Squire Aiken lived on the slopes of the hill south of the river, on the wooded side. He had peach orchards. His family had settled there from Kentucky. His family had been slave-staters.

"Are you surprised, with that background?" murmured Aunty Em, eyebrow raised.

"Hmmm," said Miss Francis, without commitment. Aunty Em did not know that Miss Francis's parents had favored the South.

"And how is my dear little charge progressing?" said Aunty Em, gazing on Dorothy with fondness.

It was the moment Dorothy dreaded. The bilious cornbread went round and round in her mouth. It was supposed to be a treat, to have tea with Miss Francis.

"Well," said Miss Francis looking around, pressing down a smile. ''Everything Dorothy does is as neat as wax."

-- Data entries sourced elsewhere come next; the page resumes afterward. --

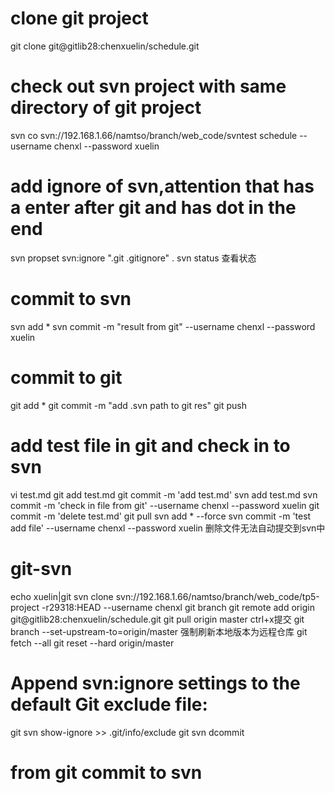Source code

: # clone git project
   git clone git@gitlib28:chenxuelin/schedule.git
# check out svn project with same directory of git project
   svn co svn://192.168.1.66/namtso/branch/web_code/svntest schedule --username chenxl --password xuelin
# add ignore of svn,attention that has a enter after git and has dot in the end
   svn propset svn:ignore ".git
   .gitignore" .
   svn status 查看状态
# commit to svn 
  svn add *
  svn commit -m "result from git"  --username chenxl --password xuelin
# commit to git
   git add * 
   git commit -m "add .svn path to git res"
   git push
# add test file in git and check in to svn
   vi test.md
   git add test.md
   git commit -m 'add test.md'
   svn add test.md 
   svn commit -m 'check in file from git'  --username chenxl --password xuelin
   git commit -m 'delete test.md'
   git pull
   svn add * --force
   svn commit -m 'test add file' --username chenxl --password xuelin
   删除文件无法自动提交到svn中
   
# git-svn
   echo xuelin|git svn clone svn://192.168.1.66/namtso/branch/web_code/tp5-project -r29318:HEAD --username chenxl
   git branch
   git remote add origin git@gitlib28:chenxuelin/schedule.git
   git pull origin master ctrl+x提交
   git branch --set-upstream-to=origin/master
   强制刷新本地版本为远程仓库
   git fetch --all
   git reset --hard origin/master 
   # Append svn:ignore settings to the default Git exclude file:
   git svn show-ignore >> .git/info/exclude
   git svn dcommit
   
# from git commit to svn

"You should see her at her chores," said Aunty Em, nodding.

"All her work is quite brilliantly presented," said Miss Francis, "but it must be said that the content of her figure work and ciphering is not what it should be."

"Dorothy, are you paying mind to your teacher?"

"Yes, Mmm," whispered Dorothy.

"Speak up, Dorothy," said Aunty Em. "Sit up straight, and pay Miss Francis the compliment of your regard." She turned back to her ally.

"Dorothy is always beautifully behaved, a very model in all respects," said Miss Francis, still smiling at Dorothy. "Except one. She is still stone silent. She does not put herself forward. Nor does she appear to fraternize with the other children."

"Even now," sighed Aunty Em, looking at the table in sadness and concern. "It is the tragedy, hanging over her."

Dorothy was so weary of being reminded of her tragedy. She did not remember it. It was a universe ago. She did not remember the old house, she sometimes forgot she had once had a little brother, and her mother was the flattest and dimmest of memories. She had long ago given up dreaming that her father might come for her one day and take her away. Her father didn't know or care. It came as something of a surprise to remember that he was still alive, Dorothy had grown so used to telling everyone that he was dead. The tragedy, as Aunty Em called it, seemed to have nothing to do with her.